Tuesday, April 17, 2007

sefira, she'hechiyanu, and zecher l'mikdash

Given the ground covered in the past 2-3 posts on the idea of zecher l’mikdash, we can now begin to understand Ameimar’s opinion (Menachos 66) that counting weeks of sefira is unnecessary because the count is merely a zecher l’mikdash.

As we have seen, when a zecher l’mikdash is simply a symbolic act to remember what had been done in the past, the obligation to recite a bracha is not binding. The Ba’al haMaor (end of Pesachim) asks why there is no bracha of she’hechiyanu recited over sefira and answers that something which is only a zecher l’mikdash does not obligate a she’hechiyanu being recited – in the framework of the Brisker Rav’s analysis, the Ba’al haMaor is an indication that the mitzvah of sefira is less significant in terms of bracha than a true takanah.

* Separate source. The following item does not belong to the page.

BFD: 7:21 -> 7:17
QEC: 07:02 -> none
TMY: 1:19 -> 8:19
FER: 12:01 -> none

And if the mitzvah is defined as a symbolic act alone, the tzuras hamitzva can change as well – non-shemurah matzah is acceptable b’dieved for koreich, pesulim of the 4 minim become acceptable after the first day, etc.

While Abayei understood (according to Tosfos) that the mitzvah of sefira is a Rabbinically mandated continuation of the same mitzvah of sefirah that had existed pre-churban and hence follows the same formula, Ameimar held of the more radical formulation of zecher l’mikdash – the original mitzvah of sefirah no longer applied, and all that we fulfill is a mere symbolic counting, which does not necessarily bind us to the same details in performance.